• Source document:
──────

History and Architecture of the Monastery of St Benedict in Olinda PE

The Monastery of São Bento (Monastery of St Benedict) is located on top of a hill, in the Historic Site of Olinda, with an exuberant natural landscape surrounding it.

The proximity to the sea and the strategic position in relation to the Portuguese urban design allows the visitor a picturesque perspective (o: landscape worthy of being painted, with pictorial qualities, presented as a sequence of pictures) of the unique landscape of Olinda.

Mosteiro de São Bento em Olinda PE
Monastery of St Benedict in Olinda PE

The houses of Olinda that make up one of the views of the main façade of the church, with the sky and the sea as the backdrops of a painting, make this setting a rare example in north-eastern Brazil.

The newly arrived Benedictines first settled in the Church of St John the Baptist, located in the town of Olinda.

Three years later, they were transferred to the Chapel of Our Lady of the Mount, also in the neighbourhood. However, due to the relative distance from the urban area of the original town, in 1597 the religious acquired the land of Sítio Olaria in the locality known as Varadouro da Galeota, which was later extended with the acquisition of neighbouring land.

That same year, construction work began on the monastery, which was completed two years later, in 1599.

──────

• Information given:
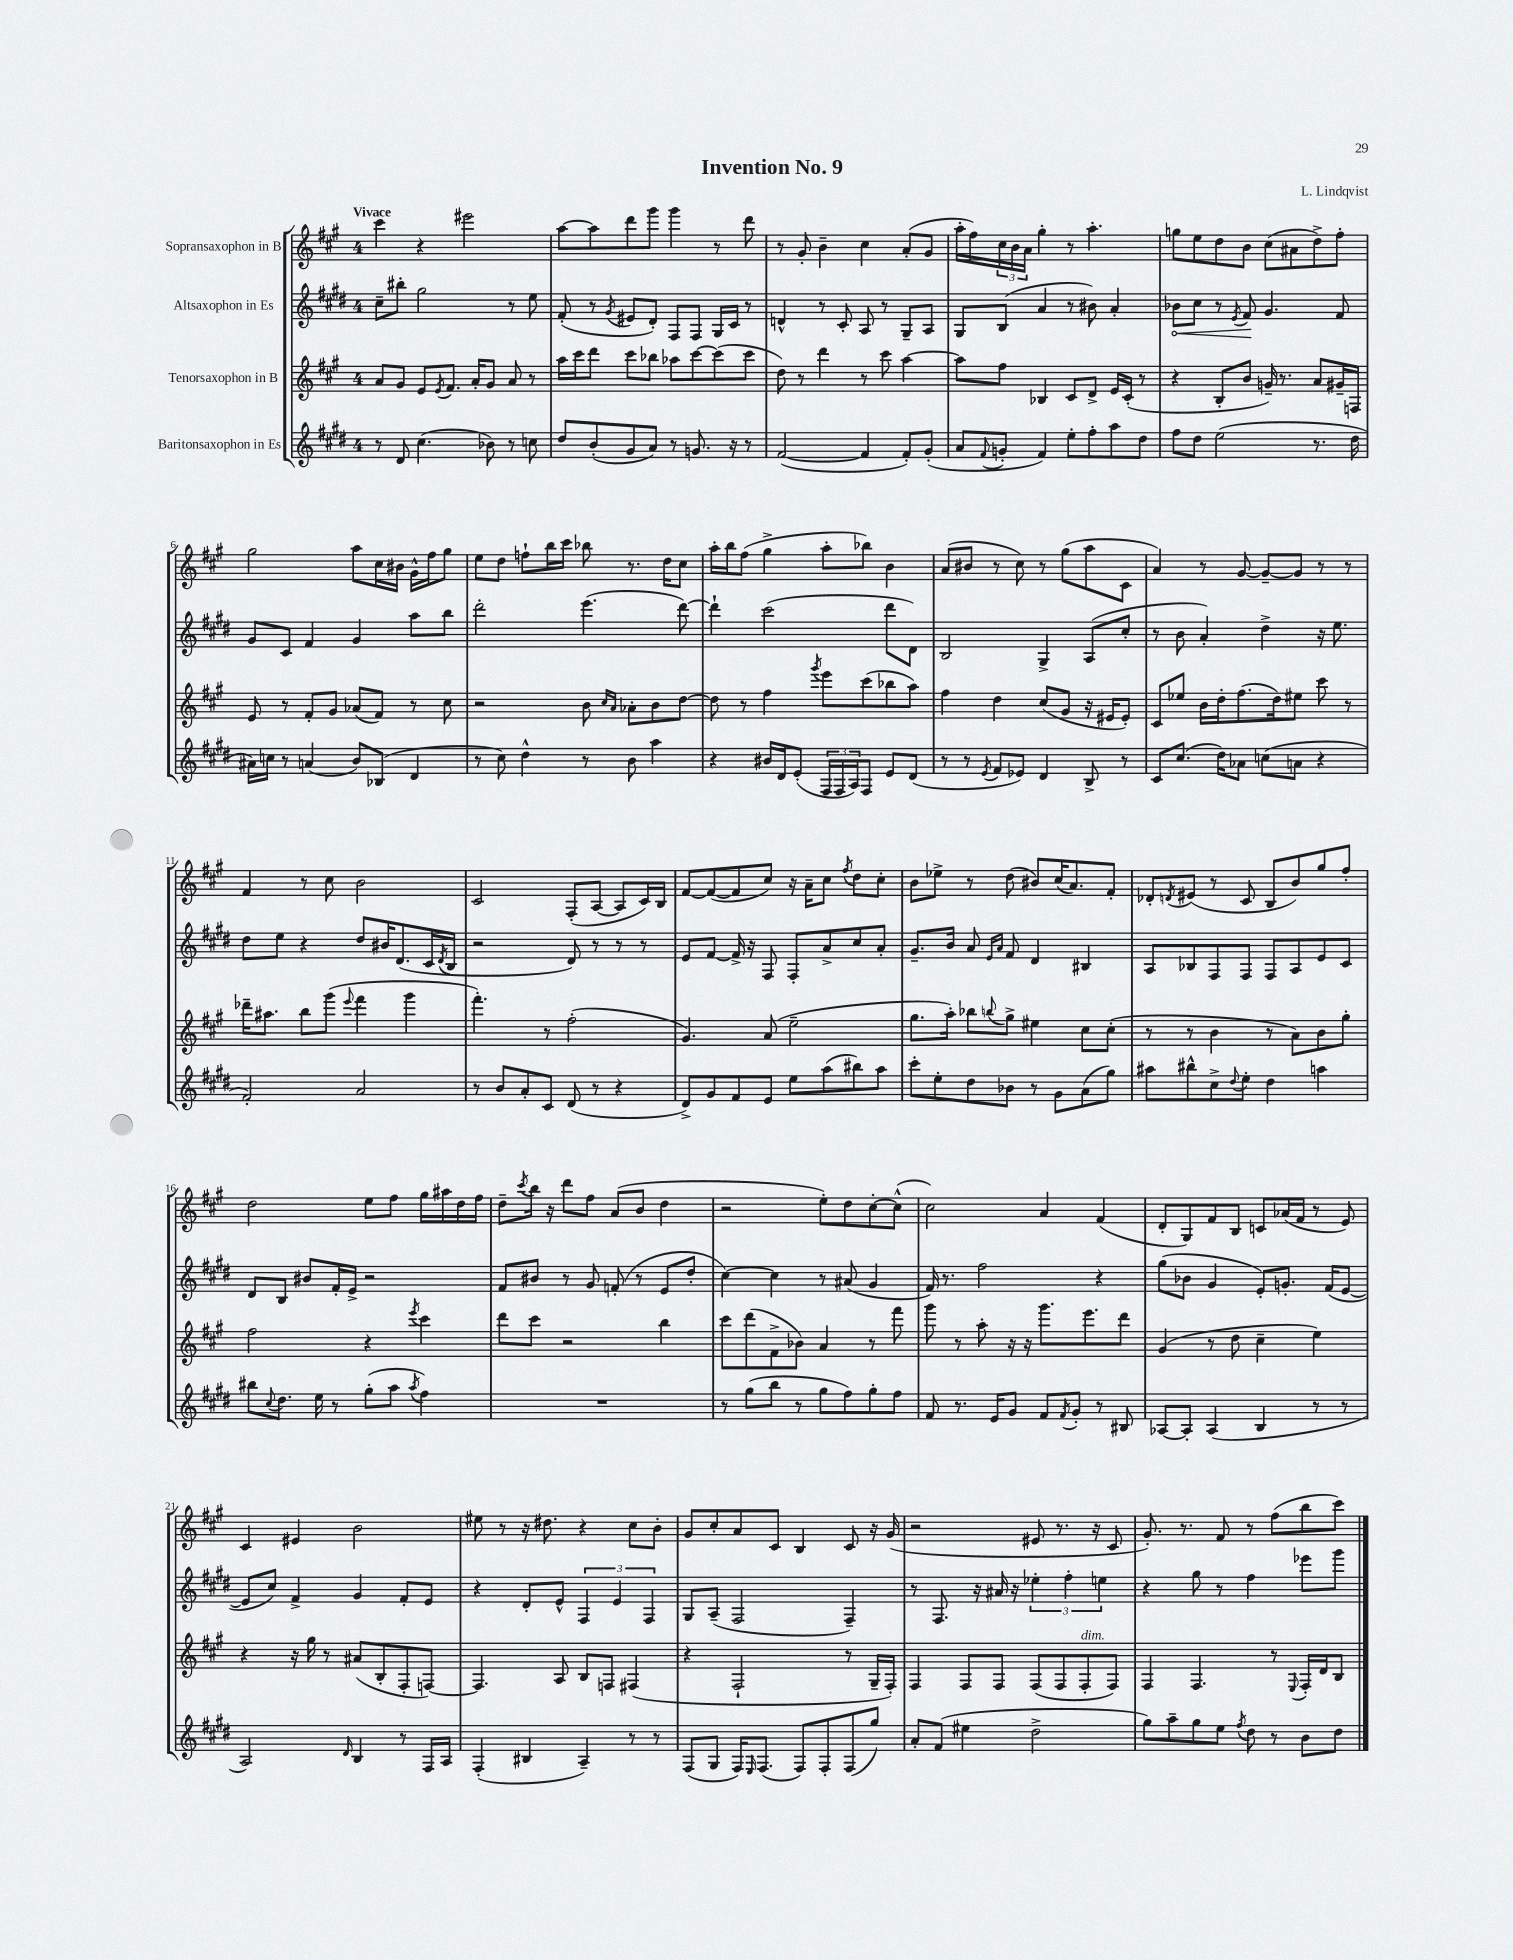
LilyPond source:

\header { title = "Invention No. 9" composer = "L. Lindqvist" }
<<
\new StaffGroup <<
\new Staff = "s0" \with { instrumentName = "Sopransaxophon in B" } {
    \clef treble \key a \major \once \override Staff.TimeSignature.style = #'single-digit \time 4/4 \tempo "Vivace"
    cis'''4 r4 eis'''2 |
    a''8~ a''8 d'''8 gis'''8 gis'''4 r8 d'''8 |
    r8 gis'8-. b'4-- cis''4 a'8-.( gis'8 |
    a''16-. fis''16) \tuplet 3/2 { cis''16 b'16 a'16 } gis''4-. r8 a''4.-. |
    g''8 e''8 d''8 b'8 cis''8( ais'8 d''8->) fis''8-. |
    gis''2 a''8 cis''16 bis'16 gis'16-^ fis''16 gis''8 |
    e''8 d''8 f''8-! b''16 cis'''16 bes''8 r8. d''16 cis''8 |
    a''16-. b''16 fis''8( gis''4-> a''8-. bes''8) b'4 |
    a'8( bis'8 r8 cis''8) r8 gis''8( a''8 cis'8 |
    a'4) r8 gis'8~ gis'8~-- gis'8 r8 r8 |
    fis'4 r8 cis''8 b'2 |
    cis'2 fis8-.( a8~ a8 cis'16) b16 |
    fis'8~ fis'8~( fis'8 cis''8) r16 a'16-- cis''8 \acciaccatura { fis''8 } d''8 cis''8-. |
    b'8 ees''8-> r8 d''8( bis'8) cis''16( a'8.) fis'8-. |
    des'8-. \acciaccatura { d'8 } eis'8( r8 cis'8 b8 b'8) gis''8 fis''8-. |
    d''2 e''8 fis''8 gis''16 ais''16 d''16 fis''16 |
    d''8-- \acciaccatura { cis'''8 } b''16 r16 d'''8 fis''8 a'8( b'8 d''4 |
    r2 e''8-.) d''8 cis''8~-. cis''8-^( |
    cis''2) a'4 fis'4( |
    d'8-. gis8) fis'8 b8 c'8 aes'16( fis'16 r8 e'8) |
    cis'4 eis'4 b'2 |
    eis''8 r8 r16 dis''8. r4 cis''8 b'8-. |
    gis'8 cis''8-. a'8 cis'8 b4 cis'8 r16 gis'16( |
    r2 eis'8 r8. r16 cis'8 |
    gis'8.-.) r8. fis'8 r8 fis''8( b''8 cis'''8) \bar "|." |
}
\new Staff = "s1" \with { instrumentName = "Altsaxophon in Es" } {
    \clef treble \key e \major \once \override Staff.TimeSignature.style = #'single-digit \time 4/4
    cis''8-- bis''8-. gis''2 r8 e''8 |
    fis'8-.( r8 \acciaccatura { gis'8 } eis'8 dis'8-.) fis8 fis8 gis16 cis'16 r8 |
    d'4-^ r8 cis'8-. a8 r8 gis8-- a8 |
    gis8 b8( a'4 r8 bis'8) a'4-. |
    \once \override Hairpin.circled-tip = ##t bes'8\< cis''8 r8 \acciaccatura { e'8 } fis'8\! gis'4. fis'8 |
    gis'8 cis'8 fis'4 gis'4 a''8 b''8 |
    dis'''2-. e'''4.( dis'''8~) |
    dis'''4-! cis'''2( dis'''8 dis'8) |
    b2 gis4-> a8( cis''8-. |
    r8 b'8 a'4-.) dis''4-> r16 e''8. |
    dis''8 e''8 r4 dis''8 bis'16 dis'8.( cis'16 \acciaccatura { dis'8 } b16 |
    r2 dis'8) r8 r8 r8 |
    e'8 fis'8~ fis'16-> r16 fis8 fis8-. a'8-> cis''8 a'8-. |
    gis'8.-- b'16 a'8 \grace { e'16 a'16 } fis'8 dis'4 bis4 |
    a8 bes8 fis8 fis8 fis8 a8 e'8 cis'8 |
    dis'8 b8 bis'8 fis'16-. e'16-> r2 |
    fis'8 bis'8 r8 gis'8 f'8-.( r8 e'8 dis''8-. |
    cis''4~) cis''4 r8 ais'8( gis'4 |
    fis'16) r8. fis''2 r4 |
    gis''8( bes'8 gis'4 e'8-.) g'8.-. fis'16( e'8~ |
    e'8 cis''8) fis'4-> gis'4 fis'8-. e'8 |
    r4 dis'8-. e'8-^ \tuplet 3/2 { fis4 e'4 fis4 } |
    gis8 a8--( fis2 fis4--) |
    r8 fis8. r16 ais'16 r16 \tuplet 3/2 { ees''4-. fis''4-. e''4 } |
    r4 gis''8 r8 fis''4 ees'''8 gis'''8 \bar "|." |
}
\new Staff = "s2" \with { instrumentName = "Tenorsaxophon in B" } {
    \clef treble \key a \major \once \override Staff.TimeSignature.style = #'single-digit \time 4/4
    a'8 gis'8 e'8 \acciaccatura { e'8 } fis'8. a'16-. gis'8 a'8 r8 |
    a''16 cis'''16 d'''8 cis'''8 bes''8 aes''8 cis'''8~ cis'''8( cis'''8 |
    d''8) r8 d'''4 r8 cis'''8 a''4~ |
    a''8 fis''8 bes4 cis'8 d'8-> e'16 cis'16-.( r8 |
    r4 b8-. b'8 g'16--) r8. a'8 gis'16-- f16 |
    e'8 r8 fis'8-. gis'8 aes'8( fis'8) r8 cis''8 |
    r2 b'8 \grace { cis''16 a'16 } aes'8-. b'8 d''8~ |
    d''8 r8 fis''4 \acciaccatura { gis'''8 } e'''8 cis'''8( bes''8 a''8) |
    fis''4 d''4 cis''8( gis'8 r16 eis'16 eis'8-.) |
    cis'8 ees''8 b'16 d''16-. fis''8.( d''16) eis''8 cis'''8 r8 |
    des'''16-- ais''8. b''8 gis'''8( \appoggiatura { e'''8 } fis'''4 gis'''4 |
    fis'''4.-.) r8 fis''2-.( |
    gis'4.) a'8( e''2-- |
    gis''8. a''16-.) bes''8 \appoggiatura { b''8 } gis''8-> eis''4 cis''8 cis''8-.( |
    r8 r8 b'4 r8 a'8) b'8 gis''8-. |
    fis''2 r4 \acciaccatura { e'''8 } cis'''4 |
    d'''8 cis'''8 r2 b''4 |
    cis'''8 d'''8( fis'8-> bes'8) a'4 r8 fis'''8 |
    gis'''8 r8 a''8-. r16 r16 gis'''8. e'''8. d'''8 |
    gis'4( r8 d''8 cis''4-- e''4) |
    r4 r16 gis''16 r8 ais'8( b8-. fis8-. f8~) |
    f4. a8 b8 f8 fis4( |
    r4 fis2-! r8 gis16-- fis16-.) |
    fis4 fis8 fis8 fis8( fis8 fis8-.^\markup { \italic "dim." } fis8) |
    fis4 fis4. r8 \appoggiatura { e8 } fis16-. d'16 b8 \bar "|." |
}
\new Staff = "s3" \with { instrumentName = "Baritonsaxophon in Es" } {
    \clef treble \key e \major \once \override Staff.TimeSignature.style = #'single-digit \time 4/4
    r8 dis'8 cis''4.( bes'8) r8 c''8 |
    dis''8 b'8-.( gis'8 a'8) r8 g'8. r16 r8 |
    fis'2~( fis'4 fis'8-.) gis'8-.( |
    a'8 \appoggiatura { fis'8 } g'8-. fis'4) e''8-. fis''8-. a''8 dis''8 |
    fis''8 dis''8 e''2( r8. dis''16 |
    ais'16) c''16 r8 a'4( b'8) bes8( dis'4 |
    r8 cis''8) dis''4-^ r8 b'8 a''4 |
    r4 bis'16 dis'16 e'8-.( \tuplet 3/2 { fis16 fis16 a16) } fis8 e'8 dis'8( |
    r8 r8 \acciaccatura { e'8 } fis'8 ees'8) dis'4 b8-> r8 |
    cis'8 cis''8.( dis''16) aes'8 c''8( a'8 r4 |
    fis'2-.) a'2 |
    r8 b'8 a'8-. cis'8 dis'8( r8 r4 |
    dis'8->) gis'8 fis'8 e'8 e''8 a''8( bis''8) a''8 |
    cis'''8-. e''8-. dis''8 bes'8 r8 gis'8 a'8( gis''8) |
    ais''8 bis''8-^ cis''8-> \appoggiatura { dis''8 } e''8-. dis''4 a''4 |
    bis''8 \appoggiatura { cis''8 } dis''8. e''16 r8 gis''8-.( a''8 \acciaccatura { a''8 } fis''4) |
    R1 |
    r8 gis''8( b''8 r8 gis''8 fis''8) gis''8-. fis''8 |
    fis'8 r8. e'16 gis'8 fis'8 \acciaccatura { fis'8 } gis'8-. r8 bis8 |
    aes8~ aes8-. aes4( b4 r8 r8 |
    a2) \grace { dis'16 } b4 r8 fis16 a16 |
    fis4-.( bis4 a4--) r8 r8 |
    fis8( gis8 fis16) \grace { e16 } fis8.( fis8) fis8-. fis8( gis''8) |
    a'8-. fis'8( eis''4 dis''2-> |
    gis''8) a''8-- gis''8 e''8 \acciaccatura { fis''8 } dis''8 r8 b'8 dis''8 \bar "|." |
}
>>
>>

──────

• Written instruction A:
According to the text on the Monastery of St Benedict in Olinda, in what year did the Benedictines acquire the land of Sítio Olaria?
• Written instruction B:
For each statement, say whether the text on the Monastery of St Benedict in Olinda agrees, and quote the words that decide it.
(i) The Benedictines first settled in the Chapel of Our Lady of the Mount.
(ii) Construction of the monastery was completed in 1599.
(iii) The monastery stands on top of a hill.
• Written instruction C:
Continue the text on the Monastery of St Benedict in Olinda from the point where it stops.

• Task result A:
1597

• Task result B:
(i) No: "The newly arrived Benedictines first settled in the Church of St John the Baptist, located in the town of Olinda."
(ii) Yes: "which was completed two years later, in 1599."
(iii) Yes: "is located on top of a hill, in the Historic Site of Olinda"

• Task result C:
This first monastery was known as the Monastery of the Patriarch St Benedict of Olinda and functioned until the arrival of the Dutch when they set fire to the lands of Olinda in 1631, leaving several religious monuments, including this one, and the houses in a state of complete ruin.

Even so, the Benedictine monks still managed to save the monastery’s precious collection.

Mosteiro de São Bento em Olinda PE

See also the Tourist Spots of Olinda PE

With the withdrawal of the Flemish in 1654, the religious were able to return to their place of worship, and the building was completely rebuilt between 1688 and 1692.

New and more complete reconstruction work was carried out at the Monastery of Saint Benedict over several years in the second half of the 18th century, giving the temple the features we see today.

All its decoration was also redone, similar to what can be seen in the Monastery of Tibães, in Portugal, where the Brazilian Benedictines came from.

Fachada do Mosteiro de São Bento em Olinda PE
Facade of the Monastery of São Bento in Olinda PE

The current frontispiece (façade or front of a building) and bell tower (tower where the bells are located) are the result of this new renovation, in addition to the general expansion of the church’s body, which resulted in the demolition of the sacristy (a room next to the high altar for the storage of liturgical vestments and sacred objects) to make way for the chancel, which was later rebuilt.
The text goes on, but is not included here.